Telle est, en effet, la question principale : pour préserver un service public audiovisuel puissant, garant de la diversité et de l’expression démocratique, capable de s’adapter dans un paysage audiovisuel en mutation, il faut lui garantir un financement pérenne et dynamique.
C’est pourquoi je consacrerai les quelques minutes qui me sont imparties à cette question du financement de la télévision publique.
La mission « Médias » connaît une croissance importante, liée à la création du programme « Contribution au financement de l’audiovisuel public », qui alloue 473 millions d’euros à France Télévisions et à Radio France.
Cette somme doit permettre de compenser le manque à gagner dû à la suppression progressive de la publicité sur les chaînes publiques à partir du 5 janvier prochain, ainsi que le prévoit le projet de loi relatif à la communication audiovisuelle et au nouveau service public de la télévision. Elle correspond à l’estimation faite par la commission pour la nouvelle télévision publique, la perte de ressources publicitaires pour les chaînes du service public s’élevant à 650 millions d’euros en année pleine.
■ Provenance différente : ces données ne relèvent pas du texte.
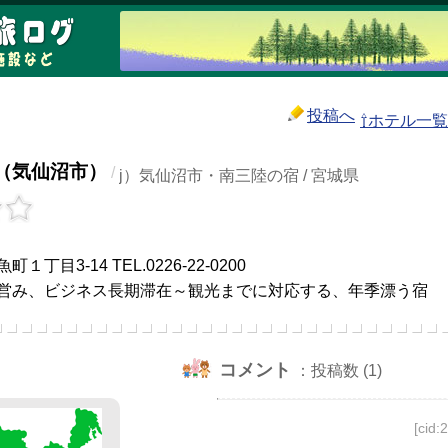
投稿へ
⇧ホテル一
（気仙沼市）
/
j）気仙沼市・南三陸の宿 / 宮城県
丁目3-14 TEL.0226-22-0200
営み、ビジネス長期滞在～観光までに対応する、年季漂う宿
コメント
：投稿数 (1)
[cid: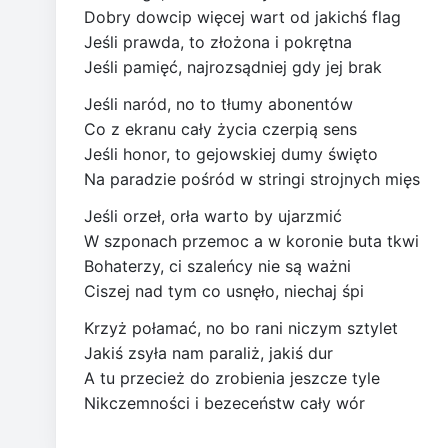
Dobry dowcip więcej wart od jakichś flag
Jeśli prawda, to złożona i pokrętna
Jeśli pamięć, najrozsądniej gdy jej brak
Jeśli naród, no to tłumy abonentów
Co z ekranu cały życia czerpią sens
Jeśli honor, to gejowskiej dumy święto
Na paradzie pośród w stringi strojnych mięs
Jeśli orzeł, orła warto by ujarzmić
W szponach przemoc a w koronie buta tkwi
Bohaterzy, ci szaleńcy nie są ważni
Ciszej nad tym co usnęło, niechaj śpi
Krzyż połamać, no bo rani niczym sztylet
Jakiś zsyła nam paraliż, jakiś dur
A tu przecież do zrobienia jeszcze tyle
Nikczemności i bezeceństw cały wór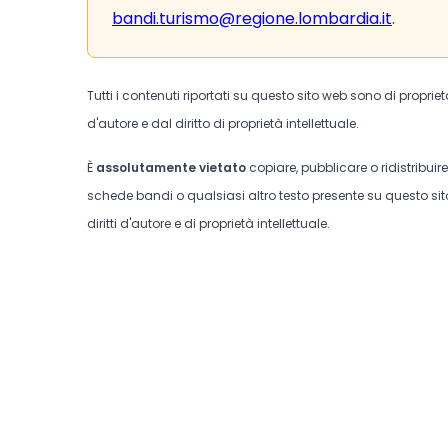
bandi.turismo@regione.lombardia.it
.
Tutti i contenuti riportati su questo sito web sono di proprie
d'autore e dal diritto di proprietà intellettuale.
È
assolutamente vietato
copiare, pubblicare o ridistribuir
schede bandi o qualsiasi altro testo presente su questo sito
diritti d'autore e di proprietà intellettuale.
Paradoxalement, il faut avoir conscience que la suppression de la publicité sur les chaînes du service public peut être une chance pour France Télévisions, et ce pour une double raison.
D’une part, le service public de l’audiovisuel échange ainsi une recette aléatoire et en perte de vitesse – la publicité – contre une recette fixée et garantie par l’État. Le marché publicitaire est en effet morose, pour ne pas dire dépressif, et les ressources publicitaires migrent aujourd’hui vers les nouveaux médias.
D’autre part, il échange une recette contraignante pour la programmation contre une recette qui la libère. Plutôt que de se soumettre aux annonceurs et à l’obsession de l’audience, France Télévisions pourra « oser » des programmes novateurs et ambitieux.
Pour ces deux raisons, il me semble que la réforme du financement, en libérant les chaînes du service public de la publicité, les obligera à renforcer leur identité et leur différence par rapport aux chaînes privées et, par là même, la légitimité du service public de l’audiovisuel. Son financement public en sera d’autant plus justifié aux yeux de nos concitoyens.
La condition, bien évidemment, est que l’État garantisse les ressources prévues dans le contrat d’objectifs et de moyens. L’autonomie financière sera d’ailleurs l’une des conditions requises pour garantir l’autonomie tout court du président de France Télévisions.
Tel sera l’objet des quelques réflexions que je ferai maintenant sur la redevance.
À cet égard, la mission « Médias » anticipe la réforme de l’audiovisuel public, en prévoyant l’indexation de la redevance sur l’inflation, mesure que la commission des affaires culturelles et le groupede l’Union centriste, auquel j’appartiens, réclament depuis des années, à chaque examen du projet de loi de finances. Enfin !
Il aura fallu engager cette réforme supprimant la publicité pour voir une telle mesure acceptée par le Gouvernement. Le combat aura été long et difficile, mais nous y sommes arrivés ! Permettez-moi donc d’avoir, ce soir, une pensée pour nos anciens collègues Jacques Valade et Louis de Broissia, qui furent respectivement président de la commission des affaires culturelles et rapporteur pour avis de la mission « Médias ».